_POKAZANY FRAGMENT_:
· · · · ·
A w anonimowej mogile spoczywa on, na którego czekały matka, żona, dzieci. Nikt go najbliższym nie zwróci! Jednak gdy uda się mi odkryć
gdzie leży ich krewny, wtedy wiem, ze moja praca ma sens.
wtorek, 31 października 2017
poniedziałek, 30 października 2017
Młyn parowy w Łodygowicach - na starej fotografii
Historia budynku, gdzie obecnie znajduje się Zespół Szkół Specjalnych i Fundacja Pomocy Dzieciom „Per Corda”, nie jest do końca znana, aby ukazać w pełni jego dzieje wymaga jeszcze badań. Z informacji, które posiadam wynika, że powstał on na początku XX wieku jako dom rodziny Körbel.
Jak wynika z dokumentów prowadzili oni dużą rodziną firmę pod nazwą „Młyn Parowy Bracia Körbel”. Imponująco wygląda on szczególnie na wizytówce firmy. Młyn był dużym przedsiębiorstwem, które posiadało specjalny magazyn tuż obok torów, aby ułatwić transport zboża i przemielonej mąki.
Trudno ocenić jak młyn z nowymi właścicielami funkcjonował, można jedynie pokusić się o tezę, że dom zamieszkiwała wdowa, a zakład zarządzany był w 1912 roku przez mieszkańca Buczkowic.
· · · · ·
_PRZEKAZANE REKORDY_:
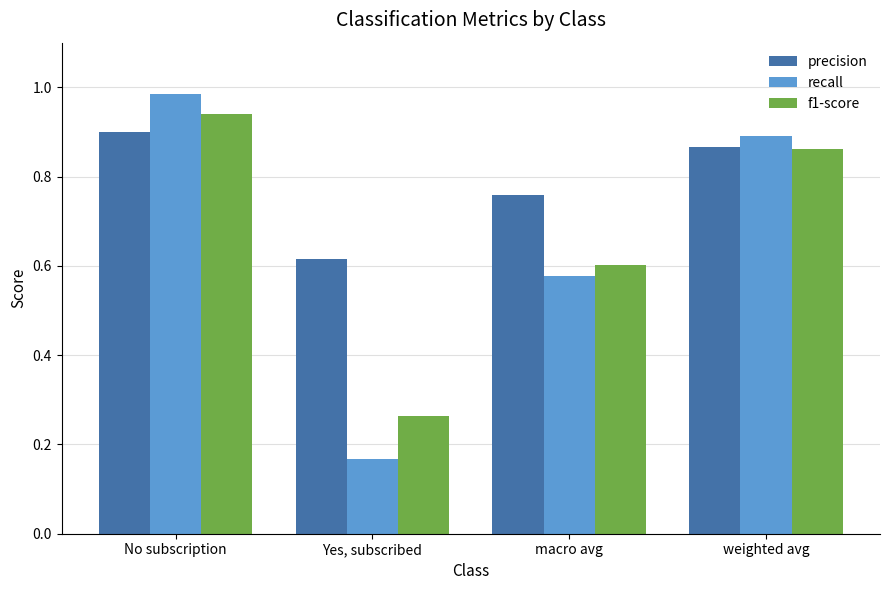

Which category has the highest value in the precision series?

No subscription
· · · · ·
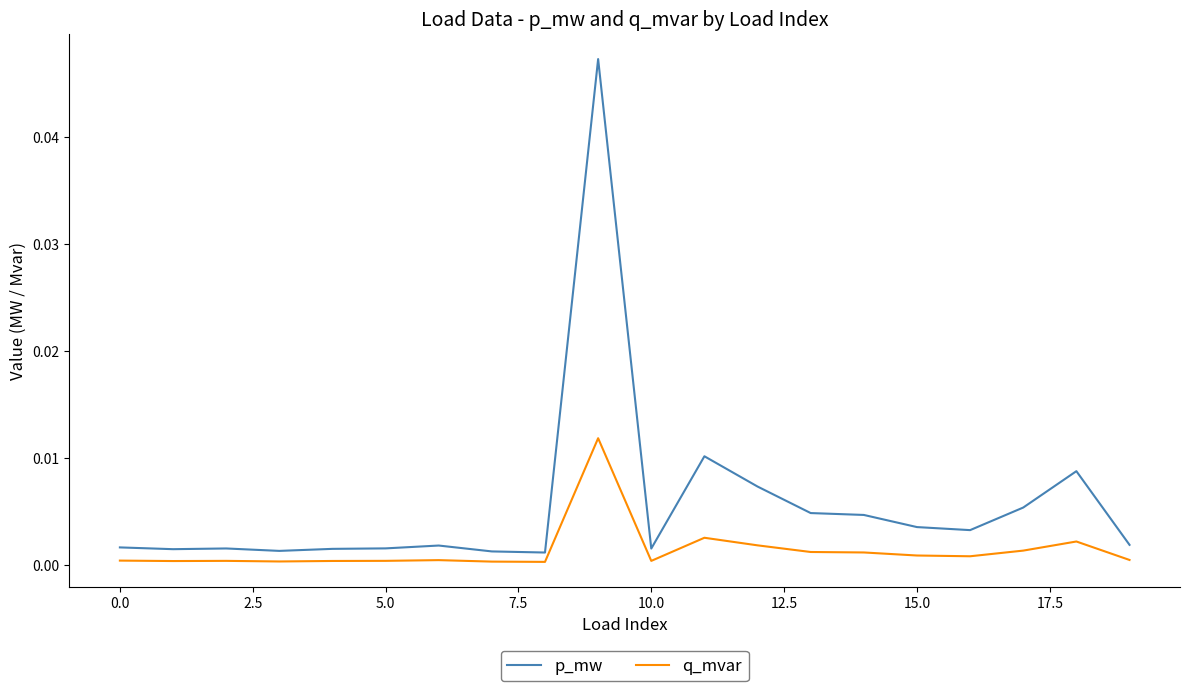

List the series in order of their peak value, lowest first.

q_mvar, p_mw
· · · · ·
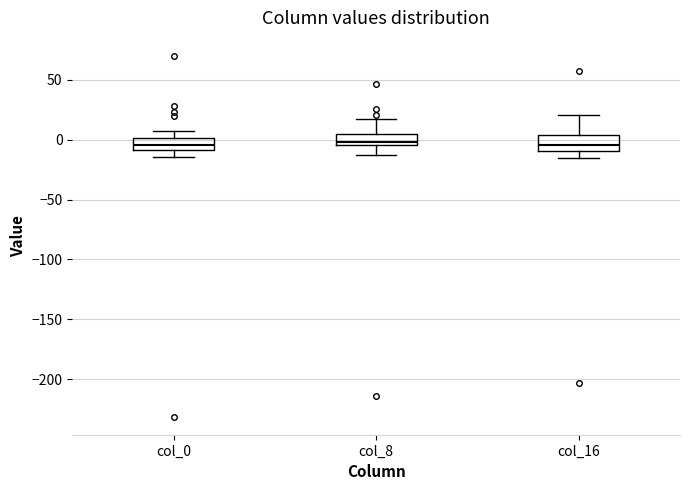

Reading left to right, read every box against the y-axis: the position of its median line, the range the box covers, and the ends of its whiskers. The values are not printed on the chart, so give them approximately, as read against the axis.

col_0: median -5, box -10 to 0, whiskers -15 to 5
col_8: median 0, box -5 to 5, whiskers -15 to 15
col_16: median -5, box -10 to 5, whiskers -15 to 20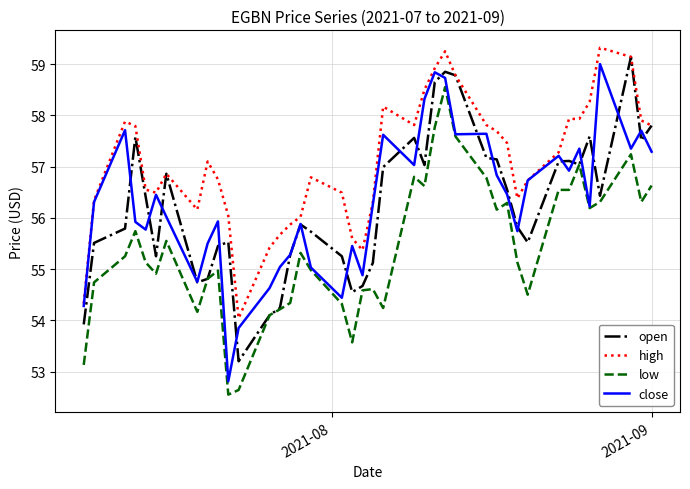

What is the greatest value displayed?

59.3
· · · · ·
Przepisz z tekstu o młynie parowym w Łodygowicach wszystko od słów „wtorek, 31 października” aż po słowa „przez mieszkańca Buczkowic.”.

wtorek, 31 października 2017
poniedziałek, 30 października 2017
Młyn parowy w Łodygowicach - na starej fotografii
Historia budynku, gdzie obecnie znajduje się Zespół Szkół Specjalnych i Fundacja Pomocy Dzieciom „Per Corda”, nie jest do końca znana, aby ukazać w pełni jego dzieje wymaga jeszcze badań. Z informacji, które posiadam wynika, że powstał on na początku XX wieku jako dom rodziny Körbel.
Jak wynika z dokumentów prowadzili oni dużą rodziną firmę pod nazwą „Młyn Parowy Bracia Körbel”. Imponująco wygląda on szczególnie na wizytówce firmy. Młyn był dużym przedsiębiorstwem, które posiadało specjalny magazyn tuż obok torów, aby ułatwić transport zboża i przemielonej mąki.
Trudno ocenić jak młyn z nowymi właścicielami funkcjonował, można jedynie pokusić się o tezę, że dom zamieszkiwała wdowa, a zakład zarządzany był w 1912 roku przez mieszkańca Buczkowic.